Silchar, Feb. 24: Cachar district has of late turned out to be the favourite conduit for illegally transporting lucrative agar wood from Manipur, where agar trees are grown in plenty, to Mumbai for making perfumes, which are in great demand abroad.

This grim fact was unearthed on February 6 when district police, on specific information, stumbled on a two-member gang of agar smugglers at Kumbhirgram airport near this town when it was readying to elude past the security in a bid to carry the banned contraband through a national carrier to Maharashtra — its take-off point for smuggling it abroad.

The conservator of forests in south Assam districts, Abdul Shahid Choudhury, recently said the secret ploy of getting past the security scanner at the airport was foiled when airport staff discovered during checking 33kg of the high value agar wood hidden in their suitcases.

He added that the district forest office was immediately informed and following an extensive interrogation, the two smugglers, part of a well-heeled gang of Mumbai-based agar smugglers, were handed over to the police.

The smuggler duo have been identified as Matiur Rahaman and Nazimul Haque, who hailed from Hojai in Nagaon district but are now engaged in the booming smuggling trade of agar wood in Mumbai.

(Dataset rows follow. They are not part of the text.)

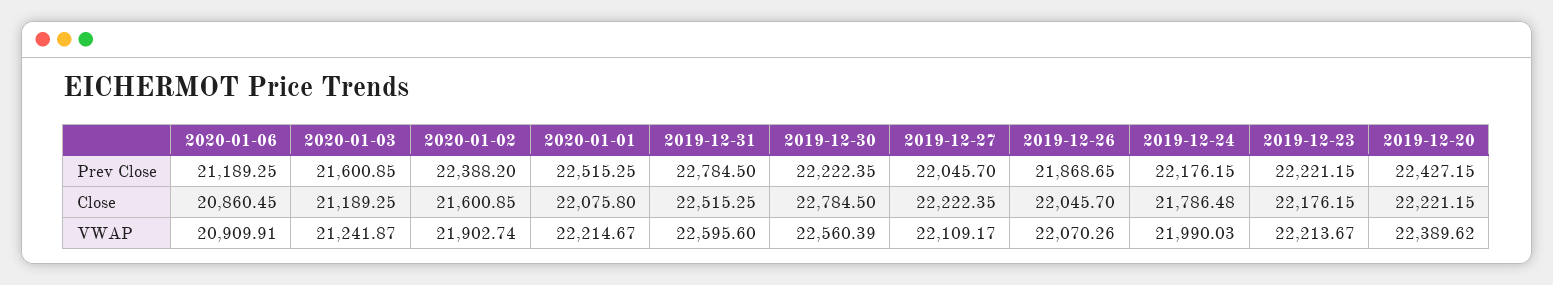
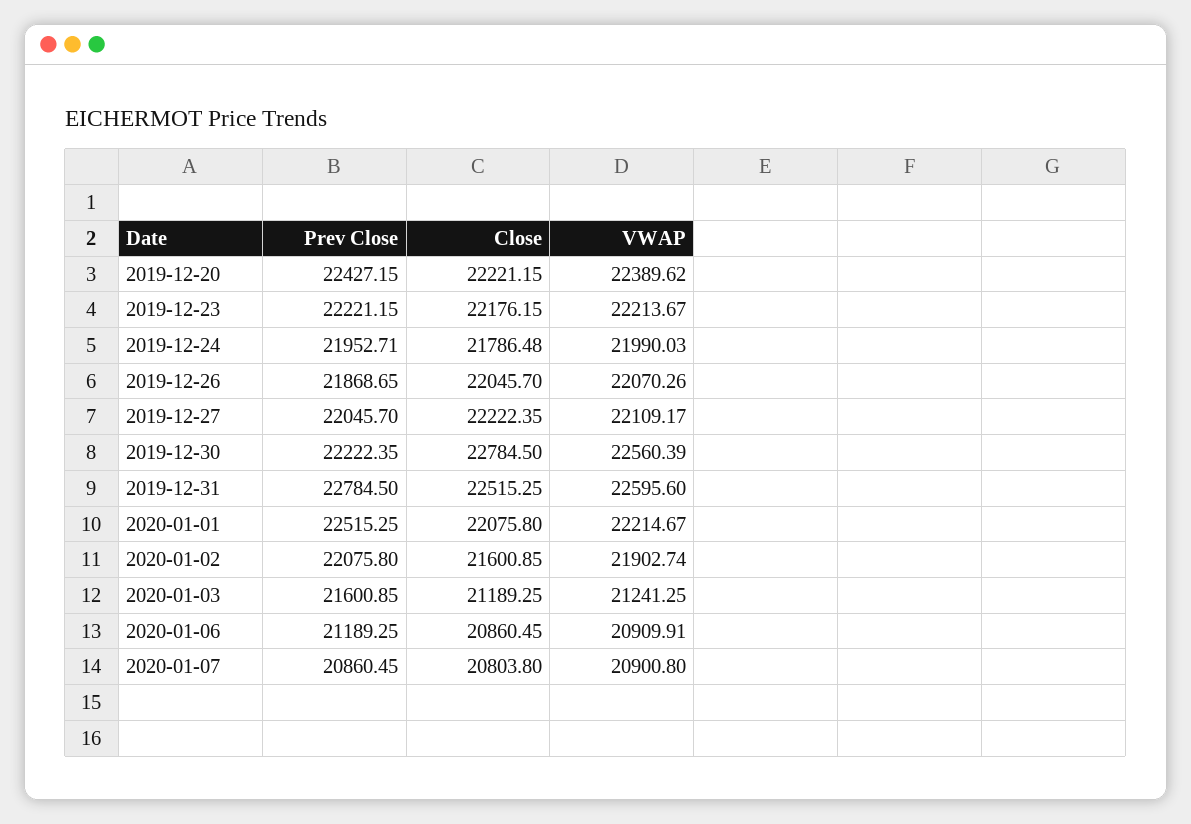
  {
    "2020-01-06": {
      "Prev Close": 21189.25,
      "Close": 20860.45,
      "VWAP": 20909.91
    },
    "2020-01-03": {
      "Prev Close": 21600.85,
      "Close": 21189.25,
-     "VWAP": 21241.87
+     "VWAP": 21241.25
    },
    "2020-01-02": {
-     "Prev Close": 22388.2,
+     "Prev Close": 22075.8,
      "Close": 21600.85,
      "VWAP": 21902.74
    },
    "2020-01-01": {
      "Prev Close": 22515.25,
      "Close": 22075.8,
      "VWAP": 22214.67
    },
    "2019-12-31": {
      "Prev Close": 22784.5,
      "Close": 22515.25,
      "VWAP": 22595.6
    },
    "2019-12-30": {
      "Prev Close": 22222.35,
      "Close": 22784.5,
      "VWAP": 22560.39
    },
    "2019-12-27": {
      "Prev Close": 22045.7,
      "Close": 22222.35,
      "VWAP": 22109.17
    },
    "2019-12-26": {
      "Prev Close": 21868.65,
      "Close": 22045.7,
      "VWAP": 22070.26
    },
    "2019-12-24": {
-     "Prev Close": 22176.15,
+     "Prev Close": 21952.71,
      "Close": 21786.48,
      "VWAP": 21990.03
    },
    "2019-12-23": {
      "Prev Close": 22221.15,
      "Close": 22176.15,
      "VWAP": 22213.67
    },
    "2019-12-20": {
      "Prev Close": 22427.15,
      "Close": 22221.15,
      "VWAP": 22389.62
-   }
+   },
+   "2020-01-07": {
+     "Prev Close": 20860.45,
+     "Close": 20803.8,
+     "VWAP": 20900.8
+   }
  }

Forest department sources said they were booked under the Assam Forest Act.

During interrogation, the arrested duo had confessed that they had procured the agar wood from the dense and thick forests in Jiribam subdivision of Cachar district.

According to district forest sources, the oil of this deciduous tree is used to manufacture different types of perfumes, and it is highly coveted among Muslims.

The tree was first widely planted in the Barak valley districts in the thirties by its pioneer planters who had migrated from Bangladesh’s Sylhet district.

The district forest office sources revealed that because of over-exploitation of the agar wood, the trees in a natural process had died, forcing its cultivators to look to further east to Manipur, from where the logs are nowadays brought here clandestinely and then put on the smuggling trail.

The smuggling trade fetches a high profit. According to informed sources, at present, agar wood commands a price of Rs 70,000 per kg but it goes up manifold when it is sent to foreign shores.